Can Sarbanes-Oxley rekindle IT spending?

Information technology projects will nab a good chunk of the $2.5 billion that U.S. companies are expected to spend on complying with the act's new accounting rules.

Alorie Gilbert Staff Writer, CNET News.com
Alorie Gilbert
writes about software, spy chips and the high-tech workplace.
Alorie Gilbert
2 min read
U.S. companies are expected to spend more than $2.5 billion to comply with new accounting rules required by the Sarbanes-Oxley Act, with a significant chunk going to information technology projects.

According to analyst John Hagerty of AMR Research, which released a survey Monday on the impact of the law, $2.5 billion is just the tip of the iceberg.

Congress passed the Sarbanes-Oxley Act last year following the financial scandals at Enron and WorldCom. The legislation seeks to make companies' accounting procedures more transparent to investors and regulators.

Eight-five percent of 60 companies that responded to the AMR Research survey said Sarbanes-Oxley will require changes to their IT and application infrastructure.

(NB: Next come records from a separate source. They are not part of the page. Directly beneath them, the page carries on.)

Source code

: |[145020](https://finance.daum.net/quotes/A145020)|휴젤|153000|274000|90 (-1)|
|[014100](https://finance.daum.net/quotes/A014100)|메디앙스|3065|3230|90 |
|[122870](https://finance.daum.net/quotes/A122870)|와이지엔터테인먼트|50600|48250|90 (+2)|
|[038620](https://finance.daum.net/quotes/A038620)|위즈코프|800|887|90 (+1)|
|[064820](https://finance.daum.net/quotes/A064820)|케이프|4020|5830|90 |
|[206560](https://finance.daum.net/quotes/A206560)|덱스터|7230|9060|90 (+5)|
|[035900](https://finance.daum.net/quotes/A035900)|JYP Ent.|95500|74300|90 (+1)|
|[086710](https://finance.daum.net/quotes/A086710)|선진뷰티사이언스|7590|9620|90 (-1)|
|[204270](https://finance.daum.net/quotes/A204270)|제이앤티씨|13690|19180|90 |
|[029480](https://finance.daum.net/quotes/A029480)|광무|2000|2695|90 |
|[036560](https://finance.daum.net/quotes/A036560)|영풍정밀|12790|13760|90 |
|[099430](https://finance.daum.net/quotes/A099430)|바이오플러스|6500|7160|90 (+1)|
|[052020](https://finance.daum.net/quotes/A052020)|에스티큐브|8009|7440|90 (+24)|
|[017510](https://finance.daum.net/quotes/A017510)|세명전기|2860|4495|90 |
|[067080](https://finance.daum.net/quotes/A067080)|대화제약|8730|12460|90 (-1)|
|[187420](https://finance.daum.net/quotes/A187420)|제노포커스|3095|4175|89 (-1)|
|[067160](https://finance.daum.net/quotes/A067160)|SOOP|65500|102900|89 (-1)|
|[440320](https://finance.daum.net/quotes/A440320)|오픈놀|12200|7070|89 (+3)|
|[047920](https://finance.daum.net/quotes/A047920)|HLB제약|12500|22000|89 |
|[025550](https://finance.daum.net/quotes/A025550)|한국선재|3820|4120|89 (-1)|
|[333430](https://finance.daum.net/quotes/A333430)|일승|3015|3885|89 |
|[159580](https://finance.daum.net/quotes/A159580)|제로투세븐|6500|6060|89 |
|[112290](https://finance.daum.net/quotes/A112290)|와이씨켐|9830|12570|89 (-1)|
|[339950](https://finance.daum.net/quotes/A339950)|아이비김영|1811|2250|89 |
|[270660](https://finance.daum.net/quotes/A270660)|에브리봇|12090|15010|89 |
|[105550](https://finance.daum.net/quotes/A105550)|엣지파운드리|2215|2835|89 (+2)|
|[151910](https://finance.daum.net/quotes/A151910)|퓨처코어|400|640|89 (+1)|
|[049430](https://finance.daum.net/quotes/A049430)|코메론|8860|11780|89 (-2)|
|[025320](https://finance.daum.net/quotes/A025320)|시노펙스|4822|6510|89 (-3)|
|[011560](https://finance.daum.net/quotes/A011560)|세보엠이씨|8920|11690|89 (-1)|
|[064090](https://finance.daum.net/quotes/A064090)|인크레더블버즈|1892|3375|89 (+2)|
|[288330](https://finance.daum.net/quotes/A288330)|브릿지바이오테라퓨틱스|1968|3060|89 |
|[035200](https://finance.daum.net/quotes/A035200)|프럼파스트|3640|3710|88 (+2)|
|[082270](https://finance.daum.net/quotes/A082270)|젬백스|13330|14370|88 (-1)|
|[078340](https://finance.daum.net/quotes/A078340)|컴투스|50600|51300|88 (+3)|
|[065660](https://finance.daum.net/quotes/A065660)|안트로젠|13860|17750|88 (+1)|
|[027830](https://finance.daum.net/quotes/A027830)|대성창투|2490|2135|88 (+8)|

Additionally, two provisions in the law that have yet to take effect may fuel new IT projects, said Hagerty. Section 404, which public companies must begin to comply with by the end of the year, pertains to the certification of financial reporting and controls. Section 409, which Hagerty said doesn't have a clear compliance deadline, calls for companies to report material financial events as they occur, rather than at the end of their financial quarter.

As companies update their business systems to help them comply with the law, they could "kick-start" corporate spending on IT the same way the much-feared Y2K bug spurred companies to install or update software programs in time for the year 2000 date change, AMR said.

"It's reminiscent of the enterprise resource planning software craze Y2K kicked off in the 1990s," the study stated.

Rather than patch aging business systems, many companies used the Y2K scare as a reason to install new applications from companies such as SAP, PeopleSoft and Oracle. Fueled partly by the Y2K boom, those software companies reaped big profits and reported double-digit growth during the late 1990s.

To be sure, Sarbanes-Oxley won't have as big an impact on the computer industry as the millennium change did, Hagerty said. And IT consultants will likely soak up much of the IT investment, he added. Still, compliance may spark some new activity in corporate IT departments, which have been idling for more than two years in response to a weak economy.

"This is the compelling event that chief information officers have been waiting for to justify process improvements," said Hagerty.

The point is not lost on technology marketers, who are incorporating Sarbanes-Oxley into their sales pitches. Amid a flurry of announcements last week from its Leadership Summit conference, PeopleSoft said its financial accounting applications can help companies comply with Section 404 of Sarbanes-Oxley. Hagerty said he expects to hear similar messages from PeopleSoft rivals Oracle and SAP in the coming months.